Парабеллум уже не надеялся вырваться на свободу – слишком много сбежалось полицейских. Он продолжал сопротивляться лишь потому, что никогда в жизни сам не сдавался, не сделает этого и сегодня. Но вот за выбитым окном он заметил движение – что-то тащили наверх. Броневой щит! Однако над ним появилось не дуло оружия, а острый медный наконечник.

Парабеллум не успел выстрелить. Мощная струя воды ударила ему прямо в грудь, пригвоздила к стене. Он упал, подлез к окну, чтобы схватить, вытолкнуть, свернуть, перегрызть проклятый рукав.

Но в этот момент через дверь в пленника направили еще одну струю.

Вода била в лицо, заливала нос и уши. От ледяного потока коченели руки, ноги, внутренности, мозг. Спасения не было. Струи воды атаковали со всех сторон, и некуда было от них деться…

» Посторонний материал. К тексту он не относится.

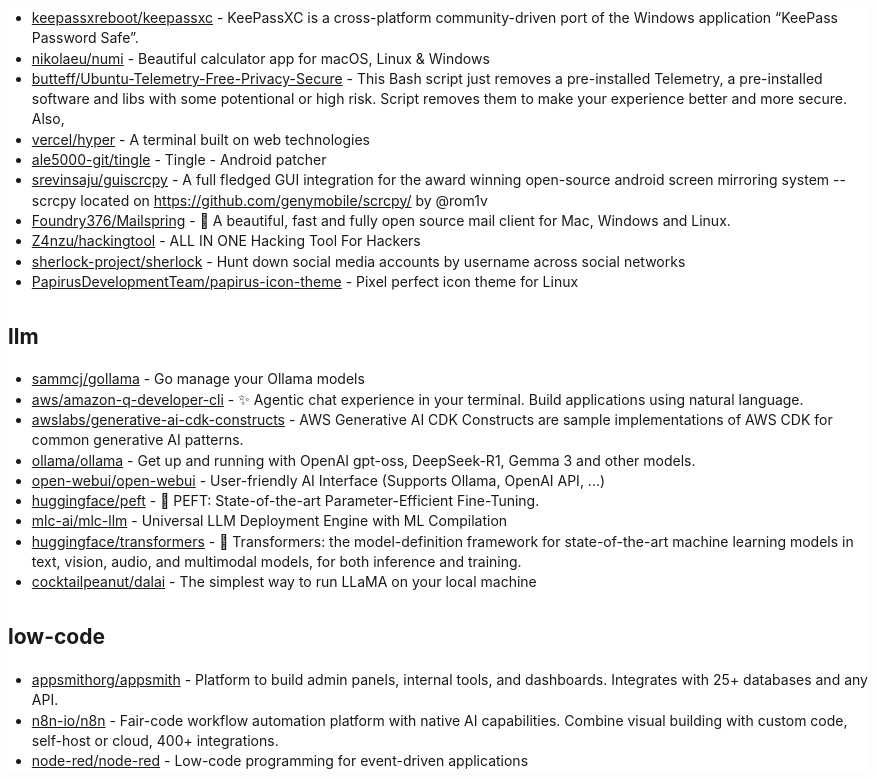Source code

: - [keepassxreboot/keepassxc](https://github.com/keepassxreboot/keepassxc) - KeePassXC is a cross-platform community-driven port of the Windows application “KeePass Password Safe”.
- [nikolaeu/numi](https://github.com/nikolaeu/numi) - Beautiful calculator app for macOS, Linux & Windows
- [butteff/Ubuntu-Telemetry-Free-Privacy-Secure](https://github.com/butteff/Ubuntu-Telemetry-Free-Privacy-Secure) - This Bash script just removes a pre-installed Telemetry, a pre-installed software and libs with some potentional or high risk. Script removes them to make your experience better and more secure. Also,
- [vercel/hyper](https://github.com/vercel/hyper) - A terminal built on web technologies
- [ale5000-git/tingle](https://github.com/ale5000-git/tingle) - Tingle - Android patcher
- [srevinsaju/guiscrcpy](https://github.com/srevinsaju/guiscrcpy) - A full fledged GUI integration for the award winning open-source android screen mirroring system -- scrcpy located on https://github.com/genymobile/scrcpy/ by @rom1v
- [Foundry376/Mailspring](https://github.com/Foundry376/Mailspring) - :love_letter: A beautiful, fast and fully open source mail client for Mac, Windows and Linux.
- [Z4nzu/hackingtool](https://github.com/Z4nzu/hackingtool) - ALL IN ONE Hacking Tool For Hackers
- [sherlock-project/sherlock](https://github.com/sherlock-project/sherlock) - Hunt down social media accounts by username across social networks
- [PapirusDevelopmentTeam/papirus-icon-theme](https://github.com/PapirusDevelopmentTeam/papirus-icon-theme) - Pixel perfect icon theme for Linux

## llm 

- [sammcj/gollama](https://github.com/sammcj/gollama) - Go manage your Ollama models
- [aws/amazon-q-developer-cli](https://github.com/aws/amazon-q-developer-cli) - ✨ Agentic chat experience in your terminal. Build applications using natural language.
- [awslabs/generative-ai-cdk-constructs](https://github.com/awslabs/generative-ai-cdk-constructs) - AWS Generative AI CDK Constructs are sample implementations of AWS CDK for common generative AI patterns.
- [ollama/ollama](https://github.com/ollama/ollama) - Get up and running with OpenAI gpt-oss, DeepSeek-R1, Gemma 3 and other models.
- [open-webui/open-webui](https://github.com/open-webui/open-webui) - User-friendly AI Interface (Supports Ollama, OpenAI API, ...)
- [huggingface/peft](https://github.com/huggingface/peft) - 🤗 PEFT: State-of-the-art Parameter-Efficient Fine-Tuning.
- [mlc-ai/mlc-llm](https://github.com/mlc-ai/mlc-llm) - Universal LLM Deployment Engine with ML Compilation
- [huggingface/transformers](https://github.com/huggingface/transformers) - 🤗 Transformers: the model-definition framework for state-of-the-art machine learning models in text, vision, audio, and multimodal models, for both inference and training.
- [cocktailpeanut/dalai](https://github.com/cocktailpeanut/dalai) - The simplest way to run LLaMA on your local machine

## low-code 

- [appsmithorg/appsmith](https://github.com/appsmithorg/appsmith) - Platform to build admin panels, internal tools, and dashboards. Integrates with 25+ databases and any API.
- [n8n-io/n8n](https://github.com/n8n-io/n8n) - Fair-code workflow automation platform with native AI capabilities. Combine visual building with custom code, self-host or cloud, 400+ integrations.
- [node-red/node-red](https://github.com/node-red/node-red) - Low-code programming for event-driven applications
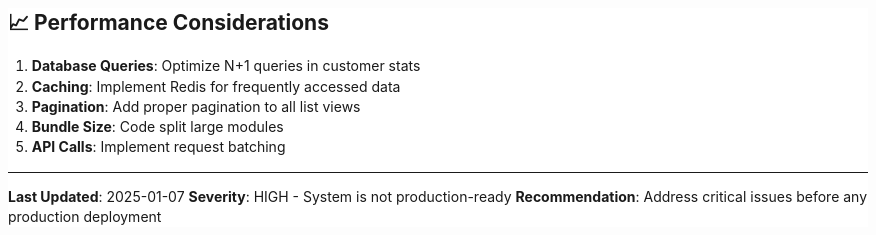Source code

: ## 📈 Performance Considerations

1. **Database Queries**: Optimize N+1 queries in customer stats
2. **Caching**: Implement Redis for frequently accessed data
3. **Pagination**: Add proper pagination to all list views
4. **Bundle Size**: Code split large modules
5. **API Calls**: Implement request batching

---

**Last Updated**: 2025-01-07
**Severity**: HIGH - System is not production-ready
**Recommendation**: Address critical issues before any production deployment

Парабеллуму вдруг показалось, будто он на корабле. Надо заставить капитана изменить курс, но нет сил. Вокруг завывает, ревет, беснуется бурлящее море. Он хочет взять штурвал сам, голова ударяется обо что-то твердое, все стихает…

Когда Регус приказал остановить паровые насосы, боевик лежал без сознания. Оставалось лишь связать его и отвезти в тайную полицию.